All my life I’ve been in love with horses. I begged and begged as a child, but to no avail. I was actually in my 50’s before I got my first horse. A series of synchronistic events as well as a dear friend got me to volunteer as a side walker for a therapeutic horseback riding center. I was in heaven. I couldn’t imagine anything better than being at the barn. Because I’ve worked for the last 25 years with people with disabilities it was a perfect match for me. I didn’t want to be anywhere else, but sadly, bills have to be paid so I continued to work at my “real” job. A few years later my friend and I started our own center and we’ve been so blessed to be successful. However, it’s a not for profit center and nobody gets paid right now, so I continue to work for somebody else and spend my weekends at the barn. When I got my coaching certification I had the brilliant idea to incorporate the horses into my coaching practice. I had no idea how to do this, but diligently researched and studied. I found a couple of well respected teachers who offered programs, then the gremlin reared it’s ugly head. “You’re too old” it said. “You can’t afford it, how stupid to even consider such a thing.” Hummm. “ You’re not good enough” he told me. “You’ll never make it work.
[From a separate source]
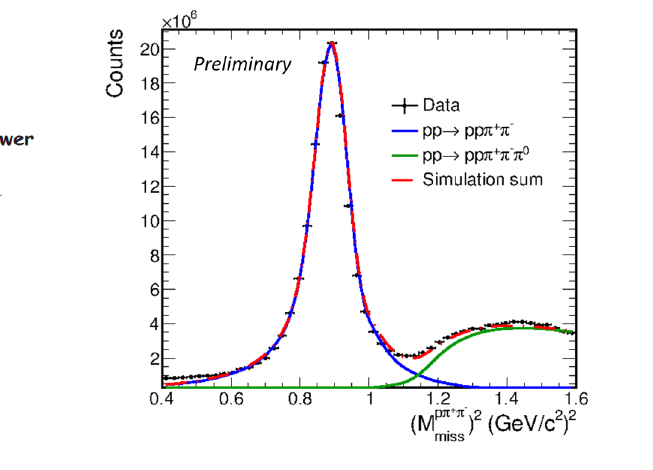
Figure 2. Squared missing mass distribution in the pp → pp π + π − X reaction compared to simulations for the two pion pro- duction (blue) and three pion production (green). The total is shown as a red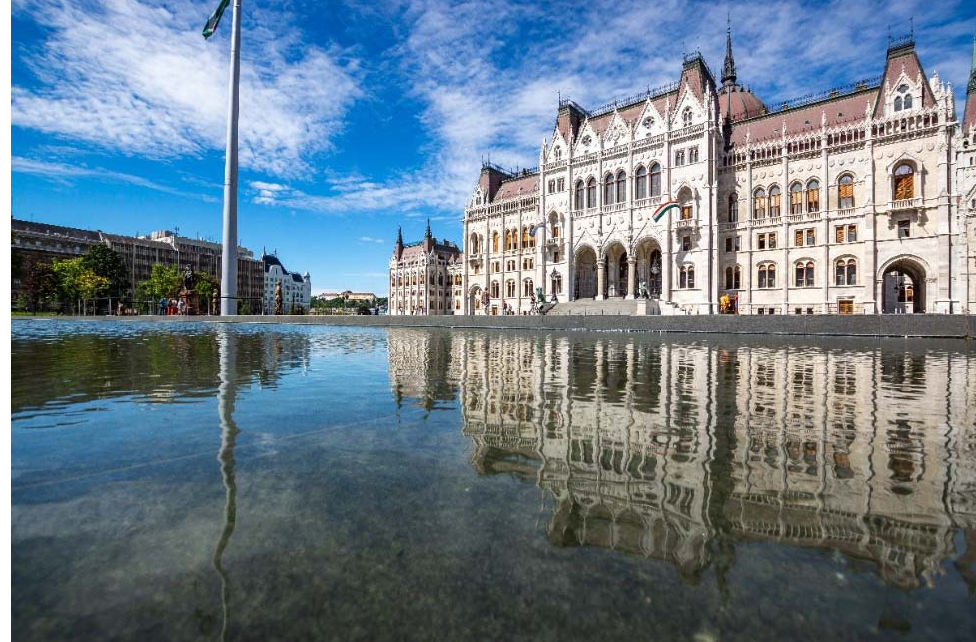
Figure 4. The water surface of the infinity-edge ornamental pool—an open central square. (Photo by the authors, 2018).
You’ll look like a fool. No one will be interested in your brilliant idea.” After a short struggle I finally managed to shut him up and enrolled in one of the courses. It starts this week and I’m so thrilled and excited. I know that I will have all the support I need to be successful and finally realize one of my biggest dreams. I mention this because I want you to understand that you’re never too old to do what you want to do. That gremlin in your head is a trickster who definitely doesn’t have your best interest at heart. It’s OK to be afraid. The point is to push through the fear and do it anyway. It’s OK to be old. Old is just a number and nothing more. It’s OK to ask for help when you can’t figure it out for yourself. People love to help. Gets the serotonin flowing. So what is it you’ve always wanted to do and what’s your excuse for not doing it? Are you doing to make that dream come true or spend whatever time you have left full of regrets? Take it from me….it’s so much more fun to just go for it. Besides, life’s about the adventure of the journey, not your destination.